Don't ask me how but I managed to get accidentally the following remote branches in a git repository:

$ git branch -r
  origin/HEAD -> origin/master
  origin/master
  origin/refs/heads/master

All are pointing to the same commit. How can I remove the unnecessary listing for origin/refs/heads/master?

I tried to do the following

$ git push origin :refs/heads/master
error: dst refspec refs/heads/master matches more than one.

But as shown, this gives an error.

39

That's not actually a branch on the remote - it's just a local ref that claims to be representing something on the remote, just as origin/master represents the master branch on the remote. The full name of the ref is refs/remotes/origin/refs/heads/master. All you have to do to delete it is:

git branch -r -d origin/refs/heads/master

It's vaguely possible that you managed to push this as well (but you'd have had to try extra hard to do so). If you did, I'd simply listing the refs of origin:

git ls-remote origin

and then, if there's anything stupid there, using git push origin :<refname> to get rid of it.

P.S. If this doesn't do it for you, you're going to want to use git for-each-ref to see all of your refs, and possibly git ls-remote origin to see all the remote ones, and track down exactly which things don't belong, with their fully qualified refnames.

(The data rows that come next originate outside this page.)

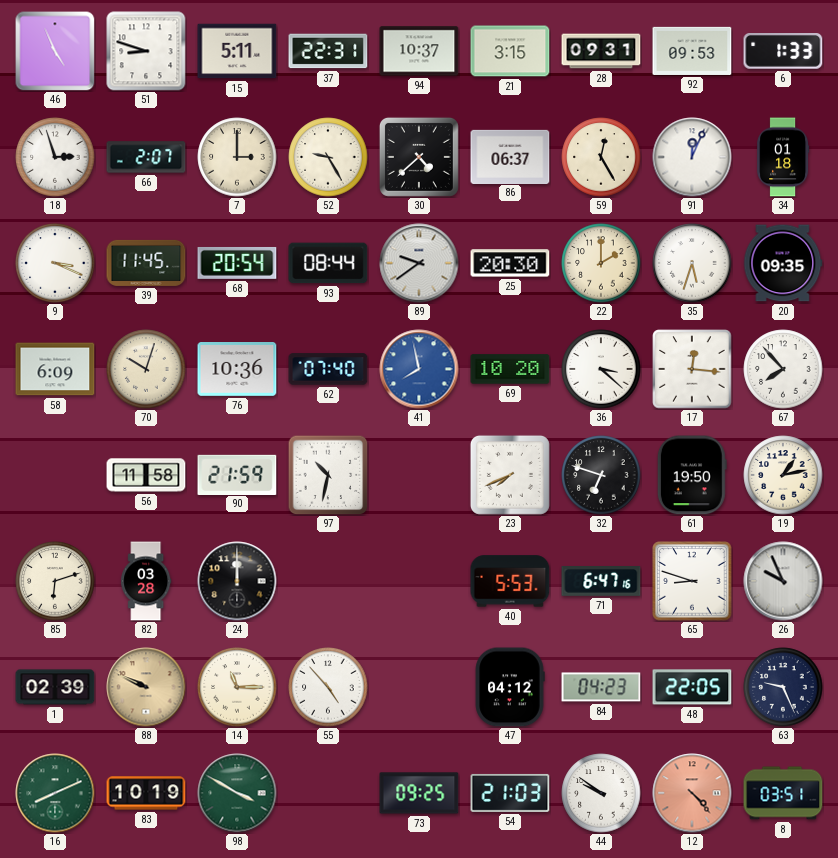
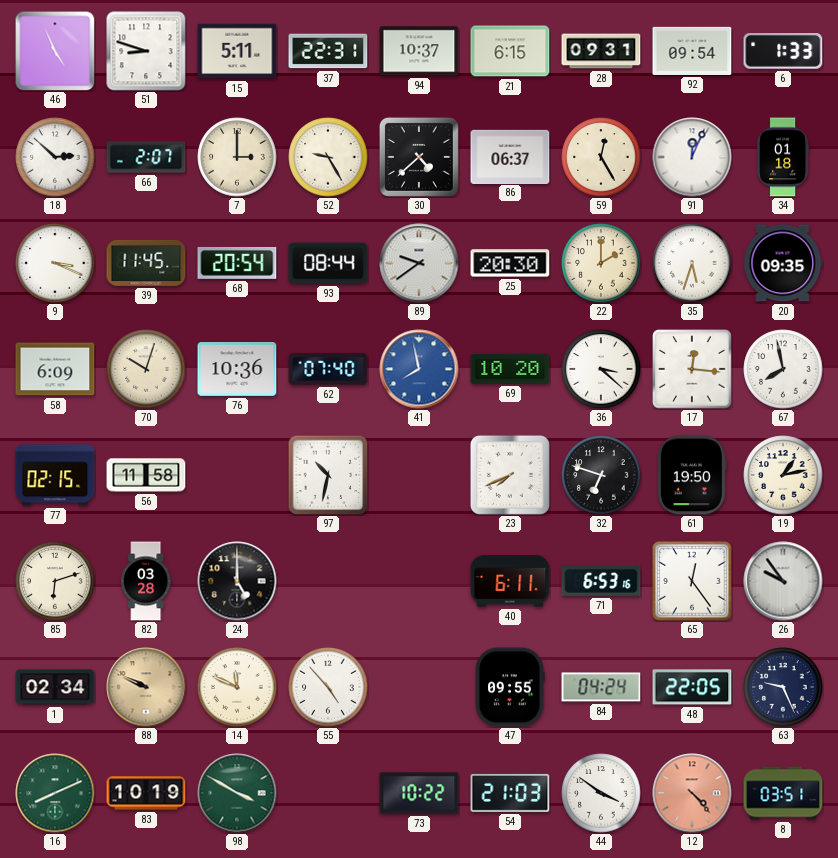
21: 3:15 -> 6:15
92: 09:53 -> 09:54
18: 2:57 -> 2:52
67: 7:53 -> 7:58
77: none -> 02:15
90: 21:59 -> none
24: 12:00 -> 5:00
40: 5:53 -> 6:11
71: 6:47 -> 6:53
65: 8:48 -> 12:24
26: 9:56 -> 9:54
1: 02:39 -> 02:34
14: 11:15 -> 11:49
47: 04:12 -> 09:55
84: 04:23 -> 04:24
73: 09:25 -> 10:22
44: 9:51 -> 3:51
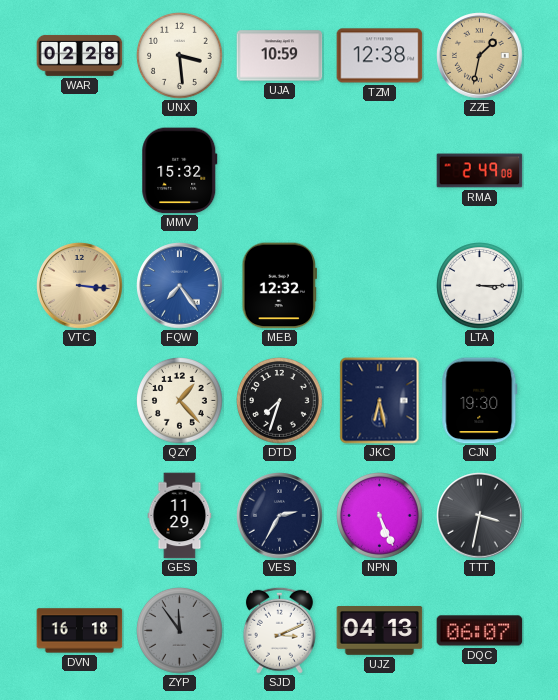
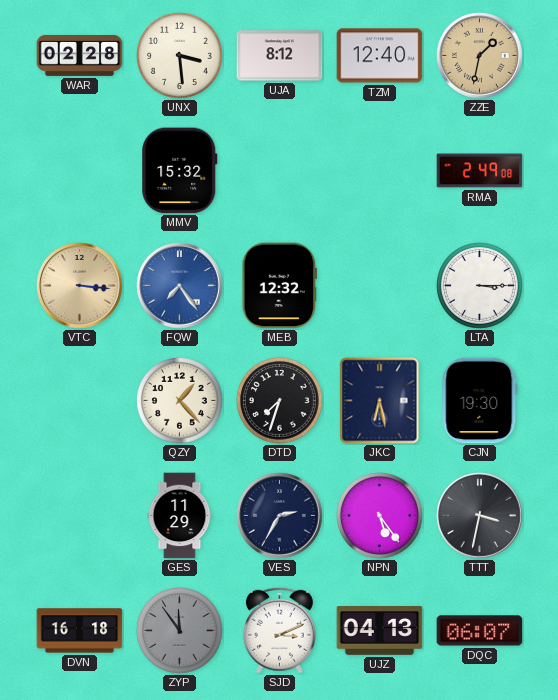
UJA: 10:59 -> 8:12
TZM: 12:38 -> 12:40
NPN: 5:26 -> 5:24
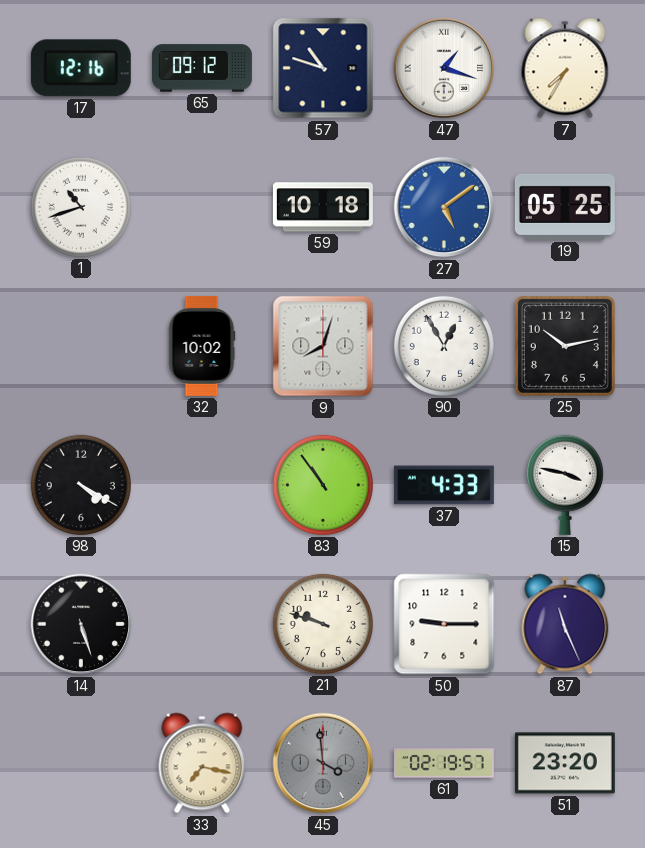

  • Hmm, it was origin/refs/heads/refs/heads/master and I deleted it with git push origin :refs/heads/refs/heads/master – Peter Smit Feb 4 '11 at 3:37
  • @Peter: well, that is what I guessed in the first paragraph. I'm impressed that you managed to get it into the remote; it took me a bit to figure out how to do that myself! Glad you got it sorted out. – Cascabel Feb 4 '11 at 5:06
16

The solution was to delete the branch refs/heads/refs/heads/master

git push origin :refs/heads/refs/heads/master
4

It's

git branch -r -d origin/ref/heads/master

instead of

git branch -r -d origin/refs/heads/master 

in the code part to delete branch. There is difference in ref word in the code.